• TEXT PASSAGE:
[Start of section]

# Wheels Ready



## JimRoy (Jul 11, 2018)

Hey Cabers.  I decided to build 3 sets of wheels last week. All have 3 base coats, 3 clear coats, wet sanded and buffed. I laced and trued. The red set has Lighting Dart tires and a ND Model C hub. All three sets are really nice and ready for bikes.  I going to use the purple set on my granddaughters build, the sage set on a 48 Schwinn straight bar build. I don’t have plans yet for the red set.


----------



## Kato (Jul 11, 2018)

Those look really good..........some quality work right there !!!


----------



## GTs58 (Jul 11, 2018)

That's a beautiful garage door decoration. Great looking wheels!


----------



## JRE (Jul 12, 2018)

Nice. I've got a bike the red ones would look good on lol


----------



## JimRoy (Jul 12, 2018)

JRE said:


> Nice. I've got a bike the red ones would look good on lol



I may sell them


----------



## WetDogGraphix (Jul 12, 2018)

Where did you buy the rims? @JimRoy


----------



## JRE (Jul 12, 2018)

JimRoy said:


> I may sell them



let me know if you decide too.


----------



## JimRoy (Jul 12, 2018)

WetDogGraphix said:


> Where did you buy the rims? @JimRoy



They are old rims that I restored.  I’ve restored many.  Thanks for asking.


----------



## WetDogGraphix (Jul 12, 2018)

JimRoy said:


> They are old rims that I restored.  I’ve restored many.  Thanks for asking.



They look good, just checking. Thanks.


----------



## Sven (Jul 16, 2018)

Super nice. I like the purple set. The red ones really stand out. I like them all. You are very gifted


----------

[End of section]

• GIVEN INFORMATION:
[Start of section]

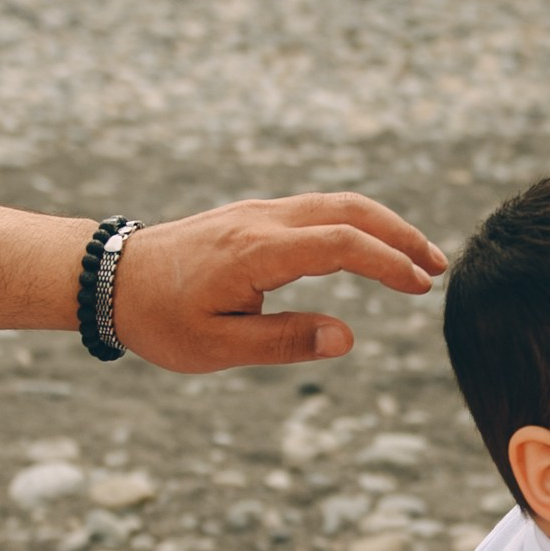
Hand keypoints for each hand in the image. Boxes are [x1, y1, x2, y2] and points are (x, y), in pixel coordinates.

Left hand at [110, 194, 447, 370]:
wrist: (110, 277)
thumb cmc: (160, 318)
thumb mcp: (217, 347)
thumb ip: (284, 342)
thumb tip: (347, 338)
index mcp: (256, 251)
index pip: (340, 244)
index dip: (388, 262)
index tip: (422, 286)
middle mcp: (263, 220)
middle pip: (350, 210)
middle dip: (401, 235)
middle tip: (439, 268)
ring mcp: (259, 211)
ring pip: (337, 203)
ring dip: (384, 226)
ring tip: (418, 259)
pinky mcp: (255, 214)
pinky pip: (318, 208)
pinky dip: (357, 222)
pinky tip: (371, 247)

[End of section]
[Start of section]

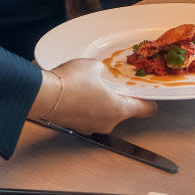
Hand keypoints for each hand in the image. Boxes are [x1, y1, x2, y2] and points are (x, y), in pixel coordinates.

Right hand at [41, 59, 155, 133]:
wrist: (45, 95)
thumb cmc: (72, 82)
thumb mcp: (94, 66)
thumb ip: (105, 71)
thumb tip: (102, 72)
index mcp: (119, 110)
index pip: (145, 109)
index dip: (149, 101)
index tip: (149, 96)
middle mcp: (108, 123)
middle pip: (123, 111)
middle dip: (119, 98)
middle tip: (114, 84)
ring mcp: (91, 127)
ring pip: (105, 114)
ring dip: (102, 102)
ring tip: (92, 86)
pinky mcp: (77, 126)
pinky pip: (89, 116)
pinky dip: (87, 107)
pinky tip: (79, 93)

[End of section]
[Start of section]

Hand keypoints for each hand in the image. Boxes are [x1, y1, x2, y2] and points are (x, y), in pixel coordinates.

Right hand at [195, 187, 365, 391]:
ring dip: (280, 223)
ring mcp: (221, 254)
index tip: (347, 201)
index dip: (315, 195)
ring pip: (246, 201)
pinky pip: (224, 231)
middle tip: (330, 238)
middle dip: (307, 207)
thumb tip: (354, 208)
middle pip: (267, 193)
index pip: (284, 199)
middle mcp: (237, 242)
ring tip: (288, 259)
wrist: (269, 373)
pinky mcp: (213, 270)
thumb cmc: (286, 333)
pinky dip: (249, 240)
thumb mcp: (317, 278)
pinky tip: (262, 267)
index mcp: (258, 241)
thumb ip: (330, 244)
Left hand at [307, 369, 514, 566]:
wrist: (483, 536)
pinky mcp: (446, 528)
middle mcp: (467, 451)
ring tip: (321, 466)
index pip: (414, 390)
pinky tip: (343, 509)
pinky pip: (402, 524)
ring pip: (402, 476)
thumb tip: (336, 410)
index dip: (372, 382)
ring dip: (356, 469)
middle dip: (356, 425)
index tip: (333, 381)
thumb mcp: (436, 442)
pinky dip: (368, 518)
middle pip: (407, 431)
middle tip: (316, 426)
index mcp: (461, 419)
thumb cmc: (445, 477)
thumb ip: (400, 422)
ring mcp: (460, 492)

[End of section]

• ASSIGNMENT 1:
Name every user who posted in the wheels thread, listing each one once.
• ASSIGNMENT 2:
Return the part of the wheels thread starting with "# Wheels Ready" and going on through "Kato (Jul 11, 2018)", copied word for word.

• ANSWER AREA 1:
JimRoy, Kato, GTs58, JRE, WetDogGraphix, Sven

• ANSWER AREA 2:
# Wheels Ready



## JimRoy (Jul 11, 2018)

Hey Cabers.  I decided to build 3 sets of wheels last week. All have 3 base coats, 3 clear coats, wet sanded and buffed. I laced and trued. The red set has Lighting Dart tires and a ND Model C hub. All three sets are really nice and ready for bikes.  I going to use the purple set on my granddaughters build, the sage set on a 48 Schwinn straight bar build. I don’t have plans yet for the red set.


----------



## Kato (Jul 11, 2018)